Degaetano-Ortlieb, Stefania; Teich, Elke; Khamis, Ashraf; Kermes, Hannah
An Information-Theoretic Approach to Modeling Diachronic Change in Scientific English
Suhr, Carla; Nevalainen, Terttu; Taavitsainen, Irma (Ed.): From Data to Evidence in English Language Research, Brill, pp. 258-281, Leiden, 2019.
We present an information-theoretic approach to investigate diachronic change in scientific English. Our main assumption is that over time scientific English has become increasingly dense, i.e. linguistic constructions allowing dense packing of information are progressively used. So far, diachronic change in scientific writing has been investigated by means of frequency-based approaches (see e.g. Halliday (1988); Atkinson (1998); Biber (2006b, c); Biber and Gray (2016); Banks (2008); Taavitsainen and Pahta (2010)).
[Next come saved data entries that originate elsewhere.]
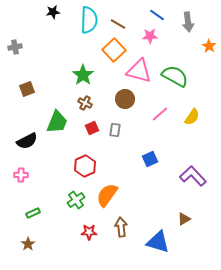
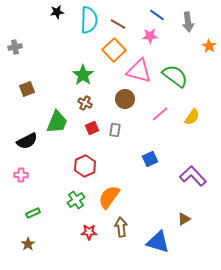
black star: moved 4 px right
green semicircle: rotated 8 degrees clockwise
orange semicircle: moved 2 px right, 2 px down
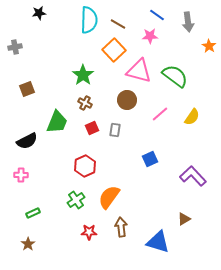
black star: moved 18 px left, 1 px down
brown circle: moved 2 px right, 1 px down
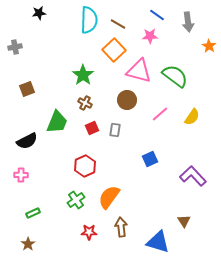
brown triangle: moved 2 px down; rotated 32 degrees counterclockwise
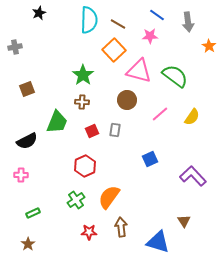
black star: rotated 16 degrees counterclockwise
brown cross: moved 3 px left, 1 px up; rotated 24 degrees counterclockwise
red square: moved 3 px down
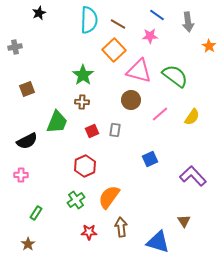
brown circle: moved 4 px right
green rectangle: moved 3 px right; rotated 32 degrees counterclockwise
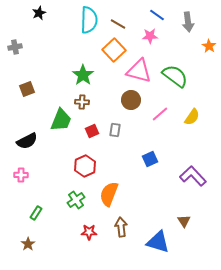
green trapezoid: moved 4 px right, 2 px up
orange semicircle: moved 3 px up; rotated 15 degrees counterclockwise
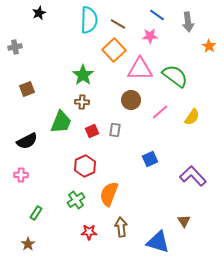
pink triangle: moved 1 px right, 2 px up; rotated 16 degrees counterclockwise
pink line: moved 2 px up
green trapezoid: moved 2 px down
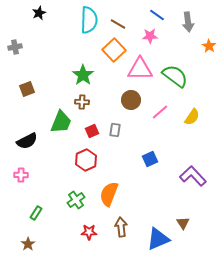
red hexagon: moved 1 px right, 6 px up
brown triangle: moved 1 px left, 2 px down
blue triangle: moved 3 px up; rotated 40 degrees counterclockwise
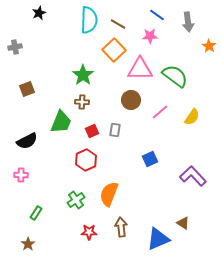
brown triangle: rotated 24 degrees counterclockwise
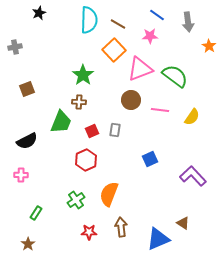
pink triangle: rotated 20 degrees counterclockwise
brown cross: moved 3 px left
pink line: moved 2 px up; rotated 48 degrees clockwise
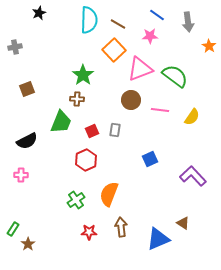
brown cross: moved 2 px left, 3 px up
green rectangle: moved 23 px left, 16 px down
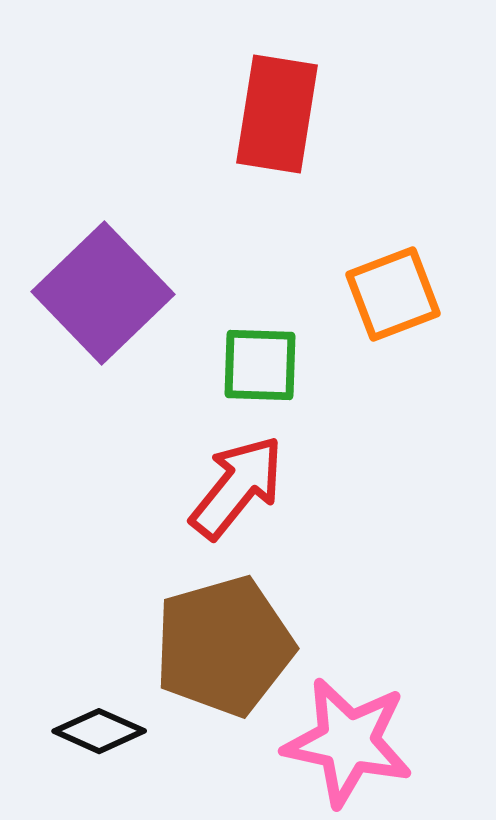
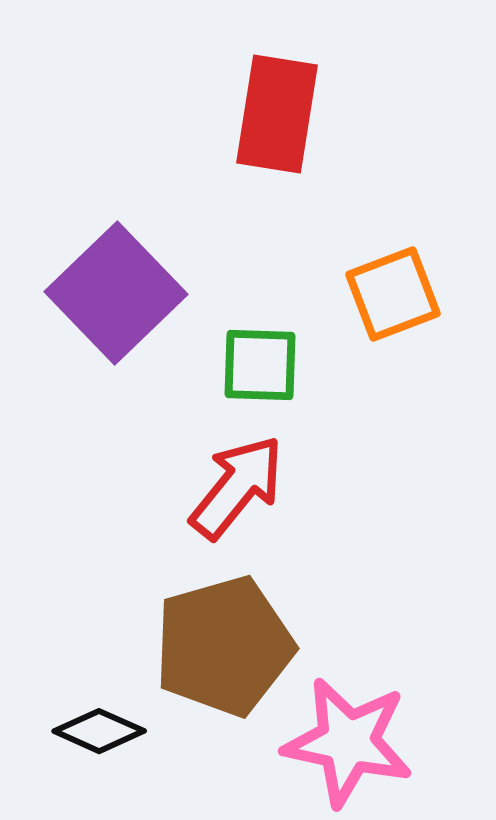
purple square: moved 13 px right
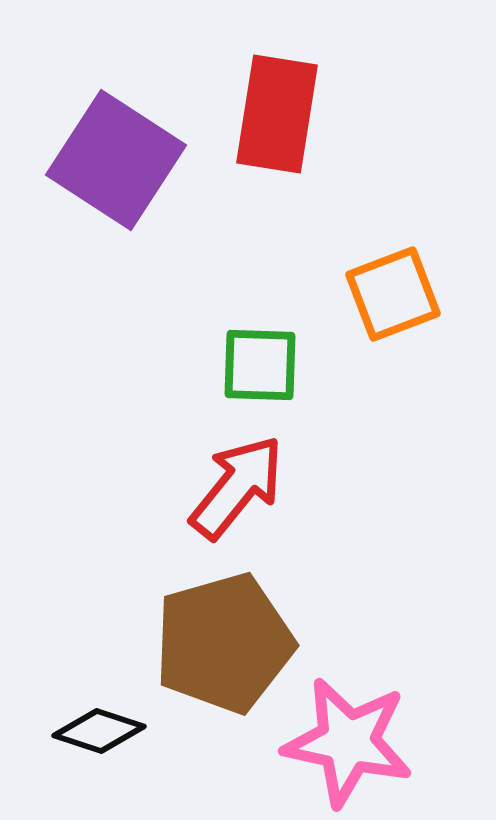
purple square: moved 133 px up; rotated 13 degrees counterclockwise
brown pentagon: moved 3 px up
black diamond: rotated 6 degrees counterclockwise
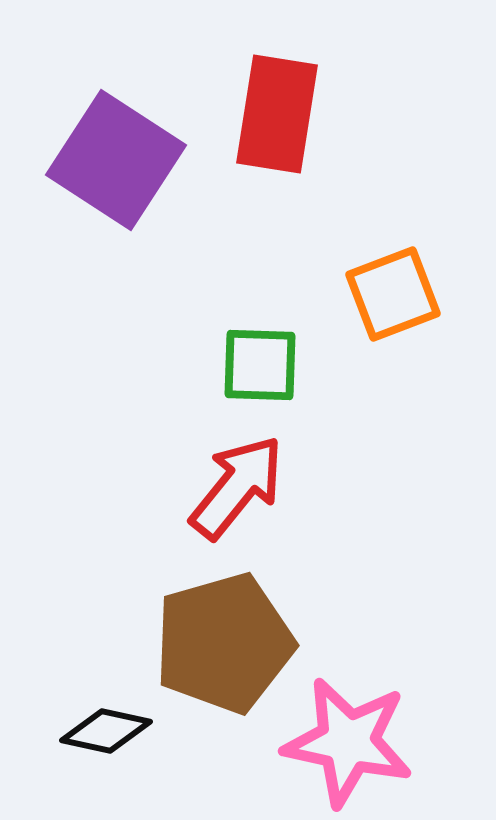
black diamond: moved 7 px right; rotated 6 degrees counterclockwise
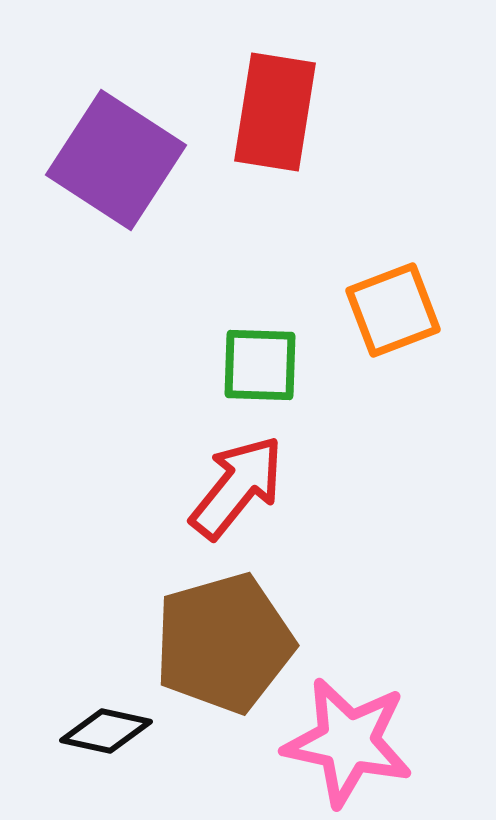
red rectangle: moved 2 px left, 2 px up
orange square: moved 16 px down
We use information-theoretic measures (entropy, surprisal; Shannon (1949)) to assess features previously stated to change over time and to discover new, latent features from the data itself that are involved in diachronic change. For this, we use the Royal Society Corpus (rsc) (Kermes et al. (2016)), which spans over the time period 1665 to 1869. We present three kinds of analyses: nominal compounding (typical of academic writing), modal verbs (shown to have changed in frequency over time), and an analysis based on part-of-speech trigrams to detect new features that change diachronically. We show how information-theoretic measures help to investigate, evaluate and detect features involved in diachronic change.